Vendo o que vi eu chorei
pelas cenas degradantes em si, que dizem muito por si mesmas, mas também chorei
lamentando que existam tantos desvalidos, em geral, e tantas mulheres
desamparadas, em particular, em nossa sociedade que, no mais das vezes, se sujeitam
e/ou são sujeitadas para ter o que comer e para conseguir botar na mesa alguma
comida para os seus filhos. A imagem de uma Ilza Ramos Rodrigues em sua casa
humilde e sem reboco na escuridão da noite sendo iluminada pela câmera de
celular de um homem que, talvez, ignore o verdadeiro significado de
solidariedade, de civilidade e de humanidade, é um retrato, é um resumo de um
país onde abundam milhões de desamparados sem emprego, sem moradia digna, sem
segurança alimentar, sem acesso à boa educação e a atendimento médico de
qualidade e à mercê da criminalidade. Nunca que eu vou esquecer aquelas cenas
terríveis gravadas e distribuídas por um Cassio Cenali que possui um
entendimento próprio e muito seu do que é o ato de ajudar ao próximo, sobretudo
ao próximo que muito pouco ou quase nada tem para conseguir sobreviver.

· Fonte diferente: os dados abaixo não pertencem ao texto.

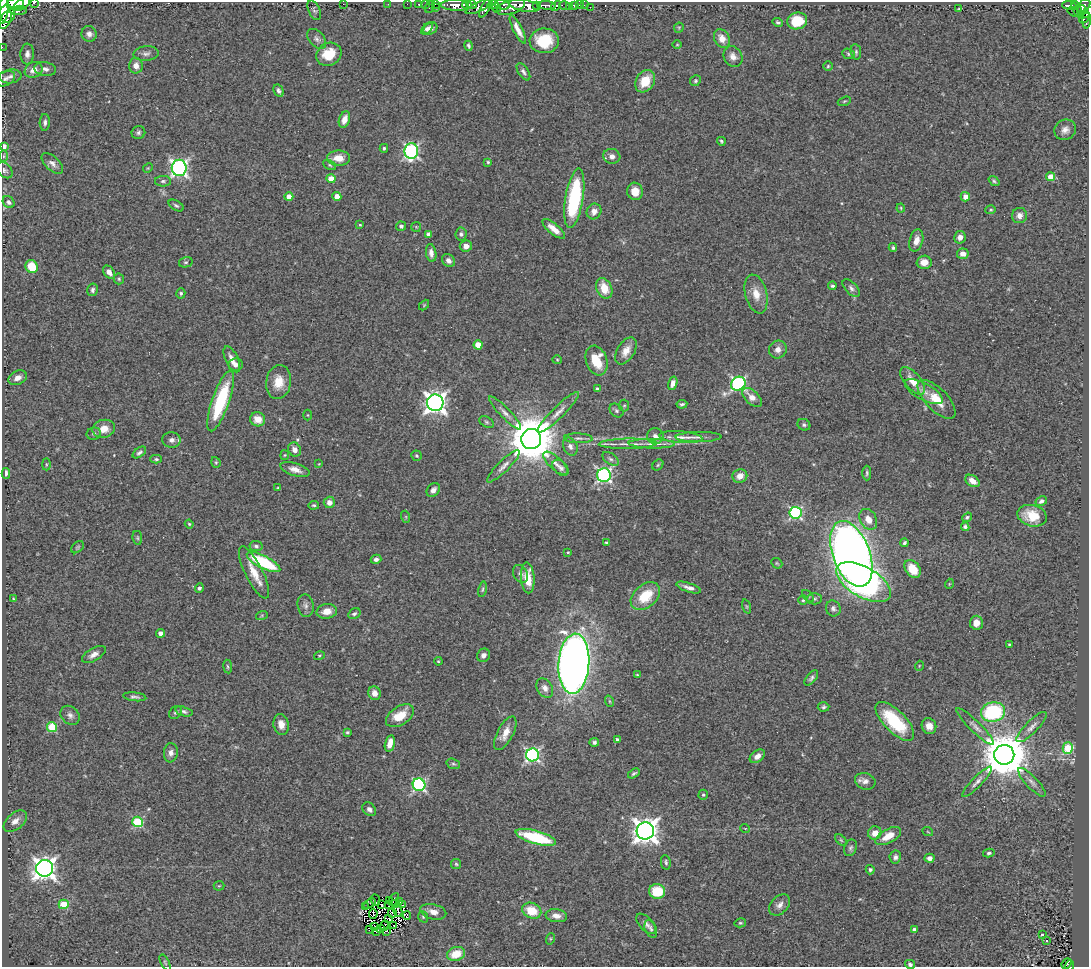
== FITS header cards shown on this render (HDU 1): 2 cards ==
NAXIS1  =                 1087
NAXIS2  =                  965

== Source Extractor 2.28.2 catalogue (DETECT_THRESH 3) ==
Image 1087 x 965 px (HDU 1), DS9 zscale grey, 1 PNG px = 1 image px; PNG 1091 x 969 px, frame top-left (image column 1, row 965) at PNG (2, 2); each listed source drawn as its Kron ellipse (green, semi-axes under 4 px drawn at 4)
Background 0.617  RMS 0.041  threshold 0.124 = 3 sigma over >= 5 px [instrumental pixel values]
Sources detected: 341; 5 with non-positive FLUX_AUTO (blend fragments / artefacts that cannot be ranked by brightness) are neither listed nor drawn; the other 336 listed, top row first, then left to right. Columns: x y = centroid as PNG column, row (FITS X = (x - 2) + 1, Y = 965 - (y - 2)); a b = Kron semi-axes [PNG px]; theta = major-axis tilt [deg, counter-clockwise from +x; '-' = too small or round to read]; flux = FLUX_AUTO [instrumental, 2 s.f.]
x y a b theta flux
34 3 3 2 - 71
15 4 9 5 7 730
22 4 9 5 34 870
343 4 2 2 - 45
388 4 2 2 - 5
407 4 2 2 - 11
419 4 3 3 - 25
425 4 2 2 - 6.8
436 4 3 2 - 19
455 5 14 5 -2 720
467 5 4 4 - 360
471 5 5 3 - 260
493 5 6 4 10 230
502 5 7 5 -15 160
537 5 3 3 - 160
546 5 9 4 -4 480
574 5 4 3 - 38
579 5 2 2 - 3.6
584 5 2 2 - 2.9
1069 5 7 3 -3 95
1076 5 3 3 - 54
430 6 7 3 65 32
525 6 15 5 -10 1500
556 6 5 4 - 110
564 6 5 3 - 35
1084 6 8 5 47 270
435 7 3 2 - 11
479 7 15 4 24 420
486 7 12 4 62 260
511 7 15 7 20 650
569 7 2 2 - 5.1
590 7 2 2 - 2.2
496 8 5 3 - 98
959 9 3 3 - 2.6
1077 9 10 3 -66 89
3 10 13 5 82 1900
314 10 10 5 -66 6.5
1081 10 5 3 - 130
18 11 9 4 3 320
1073 12 6 2 -32 23
1087 13 8 4 29 150
7 14 8 8 - 1100
1085 17 6 3 48 120
6 20 10 5 62 410
1087 20 8 3 89 160
797 21 10 8 16 73
778 22 5 4 - 5.1
430 28 7 5 37 9.5
679 28 5 4 - 3.1
427 29 7 4 47 7.6
518 29 15 4 -63 21
89 34 8 7 - 14
722 38 10 7 -61 26
317 39 11 7 -47 11
544 41 14 12 3 99
677 45 4 3 - 2.3
469 46 5 3 - 5.7
2 47 2 2 - 6.7
856 52 8 5 -82 6.1
146 53 12 7 5 13
27 54 10 6 87 13
329 54 13 11 28 65
848 54 6 5 - 5.1
733 57 11 9 -59 19
136 66 8 7 - 19
828 66 4 4 - 3.5
45 69 11 7 -9 13
34 70 9 7 30 25
523 72 10 5 -56 9.6
10 76 11 7 8 12
5 79 10 6 30 9.5
645 81 12 9 58 61
695 81 6 5 - 5.1
278 91 6 4 -62 7.6
844 101 7 4 20 3.8
344 119 8 5 71 22
45 122 8 5 88 8.6
1065 130 11 10 - 18
138 133 7 6 - 7.3
721 141 4 4 - 3.8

O caso Ilza Ramos Rodrigues
foi o mais degradante numa semana marcada por outro episódio execrável de
misoginia, que foi o ataque sofrido pela jornalista Vera Magalhães, desferido
por um pusilânime deputado estadual chamado Douglas Garcia, na terça-feira, à
noite. O que esse deputado fez foi repetir o que o presidente da República
fizera contra a mesma jornalista: ofendeu-a em sua dignidade como mulher e como
profissional.
Por que esses caras se
aproveitam de suas posições de mando para agirem como agem? Por que esses
machões só atacam mulheres e não enfrentam marmanjos? Ora essa, porque eles são
uns covardes, porque eles são uns canalhas, porque eles não têm coragem de
entrar numa briga que sabem que irão perder.
Na esteira desses dois
acontecimentos eivados de misoginia, de crueldade e de covardia, o senhor
Cassio Cenali gravou um vídeo pedindo desculpas pelo ato abominável que ele
praticou; e um misógino de marca maior
como o deputado federal Eduardo Bolsonaro que, como diria a minha adorada avó
Maria da Conceição, não honra a calça que veste, tratou de repudiar , em uma rede
social, o ataque desferido contra a jornalista. Por favor, senhores, parem. A quem
pensam que podem enganar? Os pedidos de desculpas dos senhores é quase tão
cruel quanto as barbaridades que foram praticadas contra Ilza Ramos Rodrigues e
Vera Magalhães, porque soam falsos, soam fakes,
soam interesseiros. Não há pedido de desculpa que consiga limpar a barra de
quem não presta e de quem conscientemente pratica maldades.
No ano e no mês em que o Brasil comemora/comemorou os duzentos anos de sua Declaração de Independência, a humilhação e a condição da senhora Ilza Ramos Rodrigues, registradas pelo falso e cruel filantropo Cassio Cenali, figurarão como um símbolo perfeito e acabado do bicentenário de um país no qual, em que pesem as suas propaladas riquezas e a condição de ser um dos maiores produtores de alimentos do mundo, milhares de indivíduos, homens e mulheres, continuam sendo mantidos na indigência e sem ter o que comer. A condição de sobrevivência da senhora Ilza Ramos Rodrigues, brasileira, 52 anos, é o retrato e o resumo de nossa insignificância enquanto nação que não consegue se desvencilhar de suas estruturas mais arcaicas, anacrônicas e daninhas.